SET TASK 1: From the post about The Gift project, extract the passage beginning with the words "Below is a summary" and ending with "a design process.", copied word for word.
SET TASK 2:
Answer these questions using the post about The Gift project:
(a) What topic did the writer's lecture for The Gift project cover?
(b) At which school and university is David Parkinson a PhD candidate?
(c) In what forms were the student teams asked to present their outcomes?

DOCUMENT EXTRACT:
** start **

Tuesday 4 October 2011

The Global Studio, The Gift: My Contribution

During my PhD I have been involved in undergraduate teaching on certain projects. For The Gift project I delivered a lecture on storytelling and how it relates to design, then compared different students approaches to storytelling within their projects across different cultures. To find out more about the Gift project and view my lecture, follow this link; http://theglobalstudio.eu/global_studio_projects_gift.htm

Below is a summary of my observations:


David Parkinson
PhD Candidate, Design School, University of Northumbria
Designer Storytelling
‘All designers, like all designed objects, tell stories, sometimes deliberately, many other times without much degree of consciousness’ (Porter et al. 2004). During The Global Studio: The Gift project, student teams from each university were asked to present their outcomes through a storyboard, film or animation, making storytelling an explicit, conscious part of the brief. As a PhD candidate exploring the storytelling legacy of the design process, it was this aspect of the project that was of most interest. The Gift project provides a basis to observe cultural similarities and differences in approaching storytelling, in the context of a design process.

** end **

SUPPLIED MATERIAL:
** start **

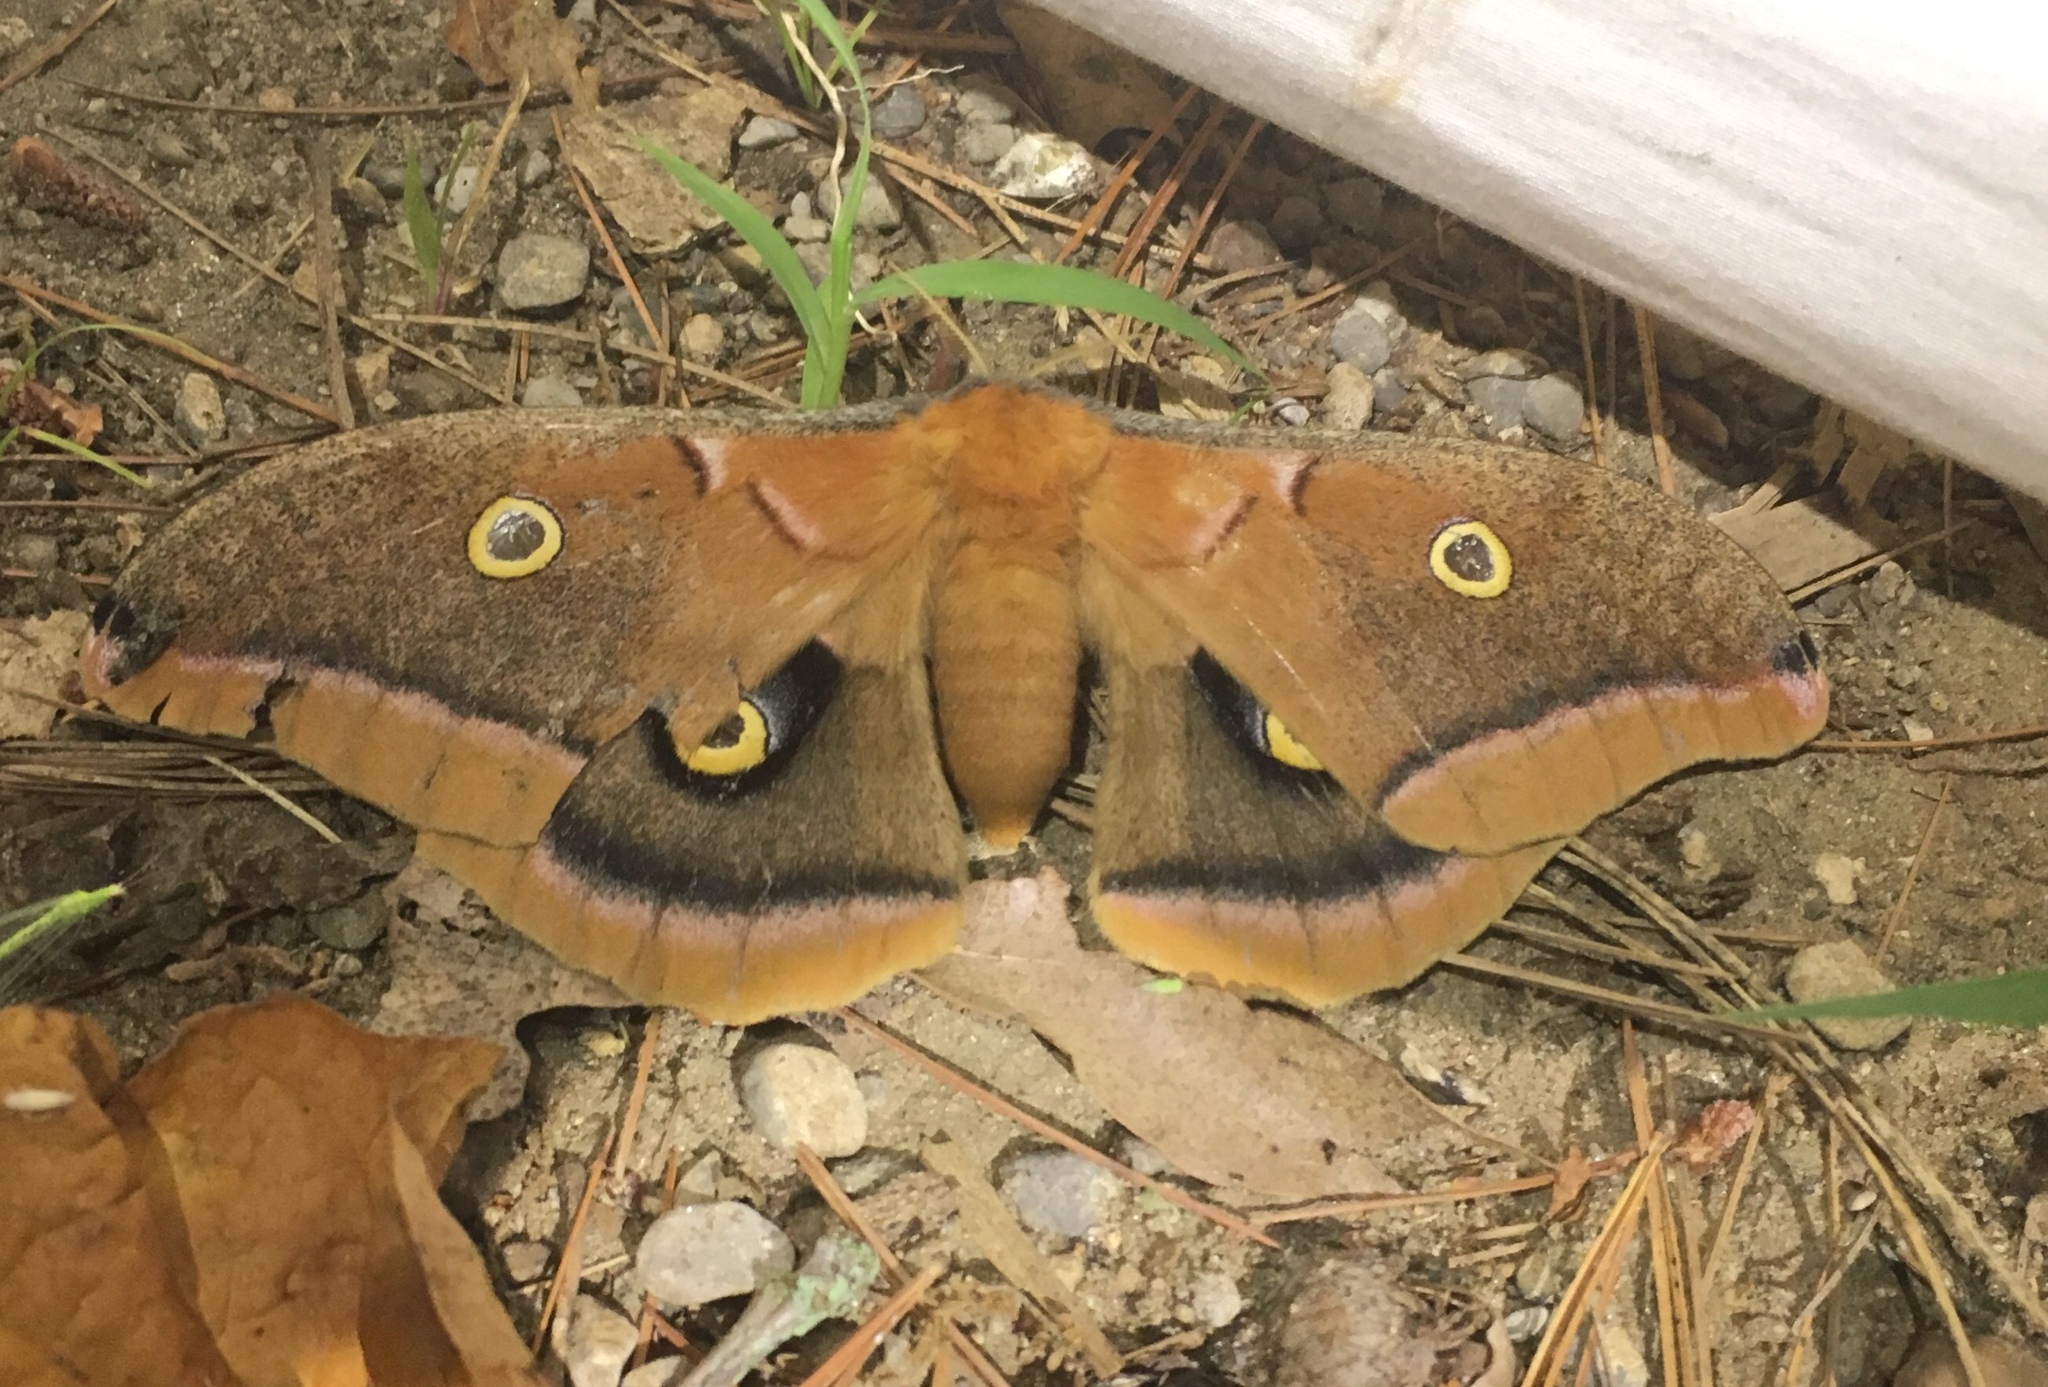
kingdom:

** end **

OUTPUT 1:
Below is a summary of my observations:


David Parkinson
PhD Candidate, Design School, University of Northumbria
Designer Storytelling
‘All designers, like all designed objects, tell stories, sometimes deliberately, many other times without much degree of consciousness’ (Porter et al. 2004). During The Global Studio: The Gift project, student teams from each university were asked to present their outcomes through a storyboard, film or animation, making storytelling an explicit, conscious part of the brief. As a PhD candidate exploring the storytelling legacy of the design process, it was this aspect of the project that was of most interest. The Gift project provides a basis to observe cultural similarities and differences in approaching storytelling, in the context of a design process.

OUTPUT 2:
(a) Storytelling and how it relates to design.
(b) The Design School at the University of Northumbria.
(c) As a storyboard, film or animation.